Late last November, my wife and I were traveling overseas. It was a long awaited trip-of-a-lifetime for us.
Our sons were frequently checking on our house. But one day, our younger son stopped into the house only to find that the electricity seemed to have gone crazy. Lights were blinking and multiple Uninterruptible Power Supplies (UPS’s) were sounding alarms. He asked our friendly neighbor if they were having electrical problems—to which the answer was no. Lights were also on at several adjacent houses.
But our neighbor had been through a lightning strike event at his house a few years back and offered to help. First, they went into the basement and checked to see if any circuit breakers were tripped. No luck there. Out in the yard, they could hear an outdoor unit of a heat-pump/air-conditioner trying and failing to start. That convinced our neighbor that perhaps at least one phase of the incoming AC power was bad. (His diagnosis was soon proved correct.)
Finally, they walked over to the electric meter on a far corner at the back of the house. What they found astonished them. The meter was basically hanging out of the meter-base. The meter-base (metal box) appeared to be charred and misshaped. The meter-base had essentially exploded.
My son contacted the local power company, and our neighbor (having been through a similar event) knew that we would need to provide a replacement meter-base. The Power Company owns the incoming lines and the meter, but the homeowner owns the meter base. Our younger son and neighbor contacted our older son who volunteered to pick up a replacement meter-base from a local hardware home supply store (Menards).
The older son and his wife arrived with a new meter base just as the Power Company technician was shutting off power to the house at the transformer. My son tells me that his wife provided critical help during the repair process. Indeed, I have often found that difficult problems are typically solved with the help of many unsung heroes.
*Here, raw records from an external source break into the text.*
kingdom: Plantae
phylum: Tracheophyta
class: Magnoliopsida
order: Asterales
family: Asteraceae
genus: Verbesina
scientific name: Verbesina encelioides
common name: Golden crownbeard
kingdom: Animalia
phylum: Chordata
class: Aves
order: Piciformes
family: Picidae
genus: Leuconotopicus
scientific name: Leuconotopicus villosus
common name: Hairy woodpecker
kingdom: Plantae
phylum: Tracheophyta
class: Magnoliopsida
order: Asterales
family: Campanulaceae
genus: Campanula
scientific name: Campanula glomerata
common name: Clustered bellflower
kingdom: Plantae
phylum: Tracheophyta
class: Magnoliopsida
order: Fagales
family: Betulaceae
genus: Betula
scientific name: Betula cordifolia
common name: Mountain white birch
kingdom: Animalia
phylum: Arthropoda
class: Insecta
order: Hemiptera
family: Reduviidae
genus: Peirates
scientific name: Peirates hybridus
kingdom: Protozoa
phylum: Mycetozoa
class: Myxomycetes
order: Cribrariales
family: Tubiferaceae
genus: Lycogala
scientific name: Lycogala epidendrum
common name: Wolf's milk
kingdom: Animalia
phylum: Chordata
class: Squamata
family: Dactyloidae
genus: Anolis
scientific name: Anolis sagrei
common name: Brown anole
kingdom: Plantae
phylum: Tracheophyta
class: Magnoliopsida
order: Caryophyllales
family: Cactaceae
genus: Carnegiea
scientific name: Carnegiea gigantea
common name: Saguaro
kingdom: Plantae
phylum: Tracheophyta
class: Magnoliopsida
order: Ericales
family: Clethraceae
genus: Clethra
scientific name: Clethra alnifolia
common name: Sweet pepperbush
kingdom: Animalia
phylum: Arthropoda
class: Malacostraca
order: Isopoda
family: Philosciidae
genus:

The Power Company tech stayed with the older son and neighbor, offering advice and some tools to help them quickly replace the meter-base. He then repaired the incoming (Power Company) lines which had been significantly damaged inside the old meter-base during whatever event had happened there. Finally, he re-enabled power from the mains transformer.
I cannot be 100% sure what kind of event caused this failure, but I am suspicious that there might have been a direct lightning strike nearby. It seems unlikely that the 220VAC system could deliver enough energy to blow up the meter-base and melt through aluminum wire connections with the same diameter as my thumb. There was no evidence of a short circuit internal to the house. The wiring from the meter-base into the house was completely undamaged.
Image4: Newly repaired meter-base installation. Note the heavy insulation covering the incoming line splices.
One UPS destroyed by the event was replaced by my son. I later found that two memory modules in a laser printer were broken, almost certainly caused by the same event. New memory modules quickly brought that laser printer back to life. Even our food in the refrigerator/freezer was not damaged, since the power outage was reasonably short.
In any case, the quick action and attention-to-detail by my sons, my neighbor, and the power company meant that power to the house was quickly restored—and more importantly, the house did NOT burn down. We have much to be thankful for and greatly appreciate the work of our sons, their spouses, our neighbor, and the power company in saving our holidays.